Requests:
1. In the Nationwide and Virgin Money acquisition announcement, what is the approximate total value placed on Virgin Money's entire issued and to be issued share capital?
2. Resume the Nationwide and Virgin Money acquisition announcement after its last sentence, adding a few more bullet points in the same style.

─── Source text

Summary and highlights
· The boards of directors of Nationwide Building Society (“Nationwide“) and Virgin Money UK PLC (“Virgin Money“) are pleased to announce that they have agreed the terms of a recommended cash acquisition of the entire issued and to be issued share capital of Virgin Money by Nationwide (the “Acquisition“).
· Under the terms of the Acquisition, each Virgin Money Shareholder will be entitled to receive:
for each Virgin Money Share: 220 pence in cash
comprising:
o 218 pence per Virgin Money Share in cash consideration (the “Consideration“); and
o a proposed dividend of 2 pence per Virgin Money Share (the “FY2024 Dividend“), to be paid (subject to the approval of the Virgin Money Board) as part of Virgin Money’s ordinary course FY2024 dividend calendar or, if earlier, shortly prior to Completion.
· The total value of 220 pence per Virgin Money Share values the entire issued and to be issued share capital of Virgin Money at approximately £2.9 billion on a fully diluted basis and represents a premium of approximately:
o 38 per cent. to the Closing Price of 159.1 pence per Virgin Money Share on 6 March 2024 (being the last Business Day before the commencement of the Offer Period); and
o 40 per cent. to the volume-weighted average Closing Price of 157.5 pence per Virgin Money Share for the three-month period ended 6 March 2024.
Acquisition Overview
· The Boards of Nationwide and Virgin Money believe that the Acquisition will combine two complementary businesses, creating the second largest provider of mortgages and savings in the UK.
· Nationwide has grown over time through a series of historical acquisitions to become the UK’s largest building society. Nationwide remains wholly committed to being a building society and a modern mutual that meets its customers’ and members’ banking needs to a high standard.
· The Nationwide Board believes that the Acquisition will enable Nationwide to accelerate its strategy and broaden and deepen its products and services faster than could be achieved organically, whilst providing a return that will further support Nationwide’s financial strength and deliver greater value to its customers and members.
· The Nationwide Board believes that the Acquisition will create a combined group with enhanced financial strength, including through access to greater diversity of funding, notably from business deposits, and the opportunity to generate improved returns. Nationwide expects to be able to capitalise on this financial strength to support the continued provision of its ‘Fairer Share Payment’ to eligible Nationwide members and member financial benefits via mortgage and savings rates that are, on average, better than the market average, along with other incentives.

──────
─── Given information

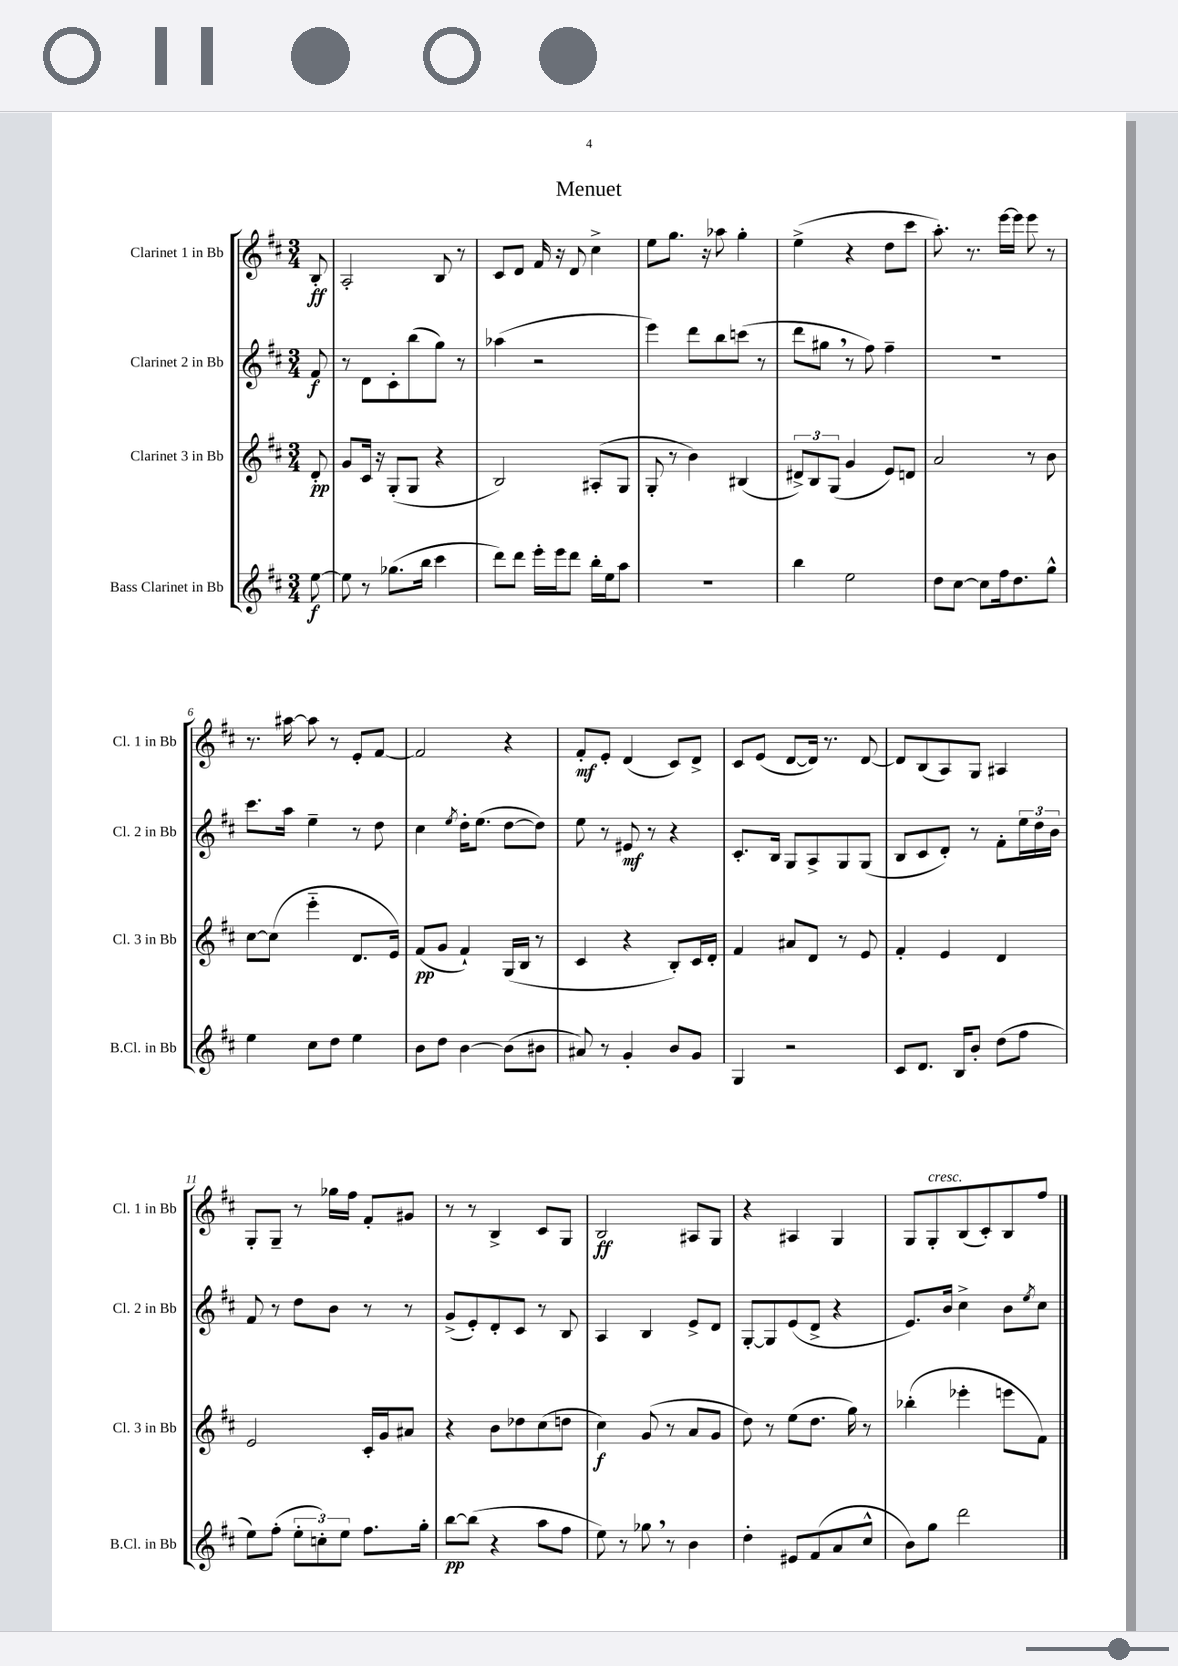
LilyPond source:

──────

The answers:
1. About £2.9 billion on a fully diluted basis.

2.
Arrangements with Virgin Enterprises and Virgin Red
· Virgin Money licenses certain rights to use the “Virgin Money” brand from Virgin Enterprises pursuant to a brand licence agreement (the “TMLA“). Nationwide recognises the significant role that the “Virgin Money” brand has played in the development of Virgin Money over time. However, as part of its longer-term integration strategy, Nationwide intends for the Virgin Money business to re-brand over time.
· Accordingly, prior to the date of this announcement, Nationwide and Virgin Enterprises entered into the TMLA Amendment Agreement pursuant to which they agreed that, amongst other things, the TMLA would be terminated automatically on the fourth anniversary of Completion, following which the Virgin Money business will have a two-year period to re-brand.
· In addition, Nationwide has entered into the Virgin Red Exclusivity Agreement with Virgin Red pursuant to which the parties have agreed to engage in discussions for a six-month period following Completion with respect to a potential partnership relating to the expansion of the “Virgin Red” loyalty programme to customers of the Combined Group. However, there can be no certainty at this stage that any definitive agreement relating to such a partnership will be entered into following Completion nor as to the terms of any such agreement. Certain exclusivity commitments from each party would apply from the date of the Virgin Red Exclusivity Agreement until the end of the discussion period noted above.
· Further details regarding the TMLA (as it will be amended pursuant to the TMLA Amendment Agreement) and the Virgin Red Exclusivity Agreement are set out in paragraph 4 of this announcement.
· The amendment of the TMLA pursuant to the TMLA Amendment Agreement and the Virgin Red Exclusivity Agreement must be approved by an ordinary resolution of the Independent Virgin Money Shareholders (which requires more than 50 per cent. of the votes cast by Independent Virgin Money Shareholders on a poll to be cast in favour) for the purposes of Note 2 on Rule 16.1 of the Takeover Code (the “Virgin Resolution“). Virgin Group and Vieco Investments (an entity controlled by Sir Richard Branson), both of which hold Virgin Money Shares, will not be able to vote on the Virgin Resolution.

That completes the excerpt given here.